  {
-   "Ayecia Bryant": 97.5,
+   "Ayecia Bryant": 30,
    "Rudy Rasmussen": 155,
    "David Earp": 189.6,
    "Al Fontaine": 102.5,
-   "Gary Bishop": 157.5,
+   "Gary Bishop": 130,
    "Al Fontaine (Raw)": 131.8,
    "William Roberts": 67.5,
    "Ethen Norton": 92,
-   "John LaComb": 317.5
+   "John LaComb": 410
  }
==
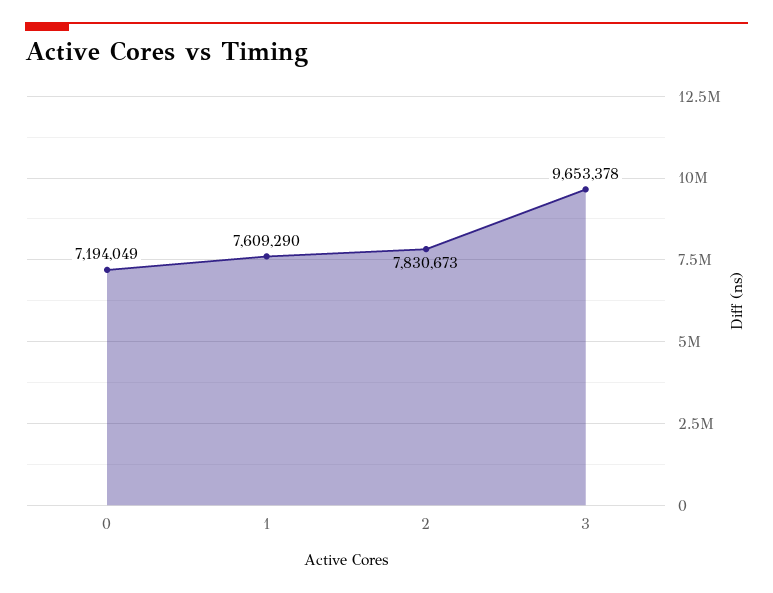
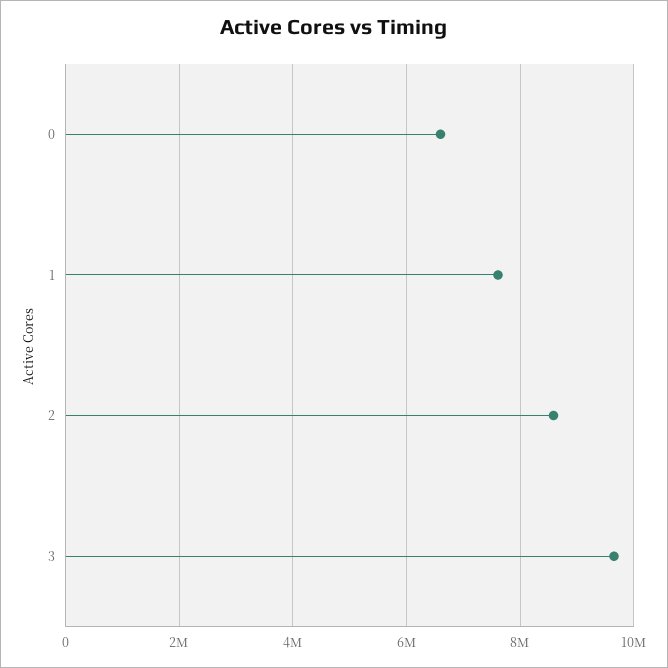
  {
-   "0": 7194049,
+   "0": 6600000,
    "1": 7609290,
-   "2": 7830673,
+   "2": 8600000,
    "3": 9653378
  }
* * *
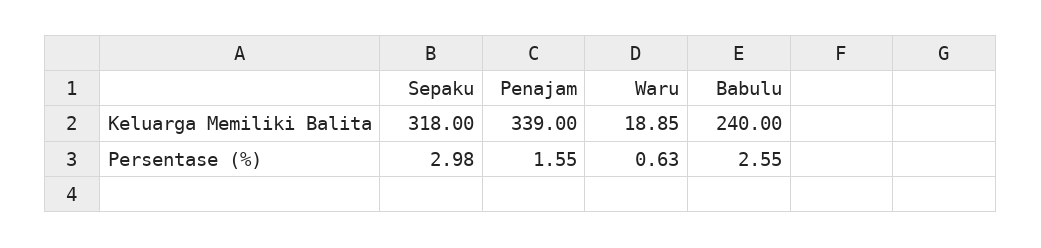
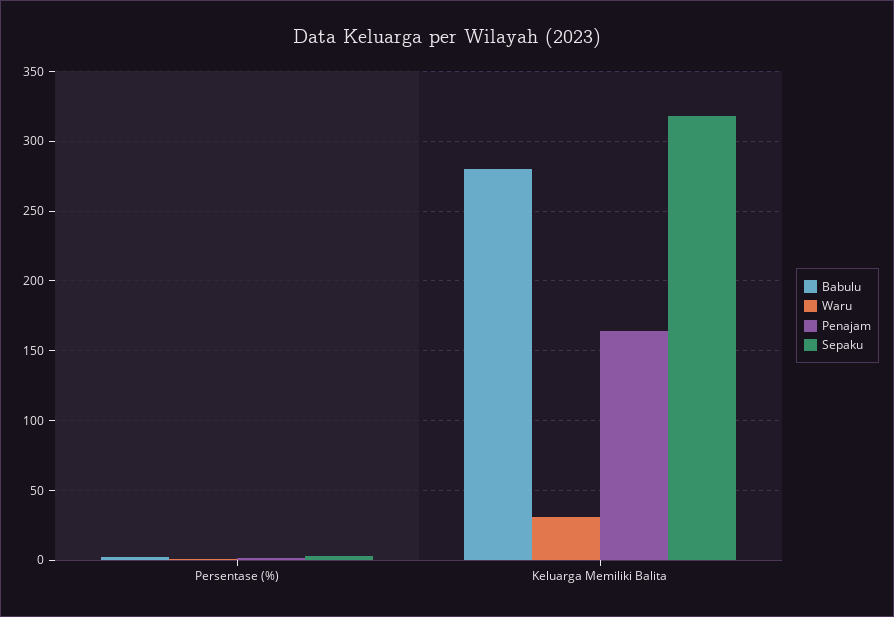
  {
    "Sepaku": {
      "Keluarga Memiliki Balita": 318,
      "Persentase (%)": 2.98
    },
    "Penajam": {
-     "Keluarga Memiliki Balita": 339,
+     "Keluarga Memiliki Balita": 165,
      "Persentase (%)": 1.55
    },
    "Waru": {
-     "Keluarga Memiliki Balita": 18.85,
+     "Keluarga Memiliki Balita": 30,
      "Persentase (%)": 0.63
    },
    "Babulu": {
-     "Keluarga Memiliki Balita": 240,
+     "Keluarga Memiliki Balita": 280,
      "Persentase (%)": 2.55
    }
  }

:: The task ::
Take from the listing every line in which the word "Fontaine" appears.

:: Exercise solution ::
    "Al Fontaine": 102.5,
    "Al Fontaine (Raw)": 131.8,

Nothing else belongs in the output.